Switched to another table, where I decided to select for encoding utf8mb4_unicode_ci
(for maximum coverage of smilies and asian characters).

This produces headaches currently. I am getting following alert -
if I use special character (ü, ö, ä, ß etc.) in the search pattern:
DataTables warning: table id=example - JSON encoding error: Malformed UTF-8 characters, possibly incorrectly encoded
In Chrome debugger:
error: "JSON encoding error: Malformed UTF-8 characters, possibly incorrectly encoded"

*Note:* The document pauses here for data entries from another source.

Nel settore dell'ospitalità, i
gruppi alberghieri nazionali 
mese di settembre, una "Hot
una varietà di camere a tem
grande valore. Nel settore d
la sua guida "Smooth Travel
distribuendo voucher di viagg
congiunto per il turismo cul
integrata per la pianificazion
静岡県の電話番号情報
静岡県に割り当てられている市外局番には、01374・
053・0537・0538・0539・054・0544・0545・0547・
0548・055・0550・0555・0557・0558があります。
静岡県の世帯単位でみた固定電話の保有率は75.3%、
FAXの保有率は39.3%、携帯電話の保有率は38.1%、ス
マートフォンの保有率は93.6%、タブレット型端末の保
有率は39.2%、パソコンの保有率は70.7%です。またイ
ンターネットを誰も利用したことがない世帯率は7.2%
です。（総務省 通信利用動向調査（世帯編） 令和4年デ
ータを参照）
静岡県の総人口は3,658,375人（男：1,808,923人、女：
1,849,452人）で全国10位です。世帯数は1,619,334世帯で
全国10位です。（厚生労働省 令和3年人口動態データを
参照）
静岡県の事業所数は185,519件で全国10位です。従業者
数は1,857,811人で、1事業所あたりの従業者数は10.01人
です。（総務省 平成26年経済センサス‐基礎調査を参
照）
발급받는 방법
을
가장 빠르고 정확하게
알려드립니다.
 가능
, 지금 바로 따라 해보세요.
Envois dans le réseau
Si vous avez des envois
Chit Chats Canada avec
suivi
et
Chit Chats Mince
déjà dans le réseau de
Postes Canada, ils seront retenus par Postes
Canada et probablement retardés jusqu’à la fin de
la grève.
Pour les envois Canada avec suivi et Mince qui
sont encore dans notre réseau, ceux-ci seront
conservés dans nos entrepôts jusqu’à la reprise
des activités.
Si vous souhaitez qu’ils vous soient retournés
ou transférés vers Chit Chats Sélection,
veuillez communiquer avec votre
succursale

The logged (shortened here) datatables query (MySQL log) is [Remark: I am using an FTS Index]:
SELECT id, CreateDate, QualificationDate,..... FROM mytable WHERE (Match(fts_obverse, fts_reverse) Against ("+(w眉nscht* thcsn济w*)" in boolean mode)) ORDER BY id DESC LIMIT 0, 250
The special character 'ü' is encoded strangly, but its working - if I switch back the two columns back to **utf8_general_ci.**

I used the search here in the forum and in stackoverflow and tried the hints / workarounds. No fix so far.
What I tried:
* issue is happening with Editor-SQL Libs (which I am currently using) as well with the free ssp.class.php.
* ssp_class_php: i tried to add the $sql_details array 'dsn' => 'charset=utf8mb4_unicode_ci'
* Editor-Libs: i tried to add to the $db->sql("SET character_set_client=utf8"); $db->sql("SET character_set_connection=utf8"); $db->sql("SET character_set_results=utf8");

What I can do else - any hints?
Thx :)

This question has an accepted answers - jump to answer

Answers

  • allanallan Posts: 63,214Questions: 1Answers: 10,415 Site admin
    Answer ✓

    Try:

    $db->sql('set names utf8mb4 collate utf8mb4_unicode_ci');
    

    Allan

  • tefdattefdat Posts: 42Questions: 7Answers: 3
    edited October 2020

    Thank you Allen. Adding this line is adding following line before starting the SQL transaction, right?
    Query set names utf8mb4 collate utf8mb4_unicode_ci
    Query START TRANSACTION

    This was not the issue, but found it - my bad :p
    There was a bug made by me, which where present the whole time but did not bring out any fault with utf8 encoding. Just now with utfmb4.

    After I change in Notepad++ the proper character encoding UTF8 i figured out:
    WHERE (Match(fts_obverse, fts_reverse) Against (" +(wünsch* hcsn¼÷*)" in boolean mode)

    The PHP strrev function does not support UTF8 :s
    This code from php.net does do the trick:
    $chars = mb_str_split($str_array[$i], 1, null ?: mb_internal_encoding());
    $str_rev = implode('', array_reverse($chars));

    Now everything is good:
    WHERE (Match(fts_obverse, fts_reverse) Against (" +(wünsch* hcsnüw*)" in boolean mode)

    Thank you again!

This discussion has been closed.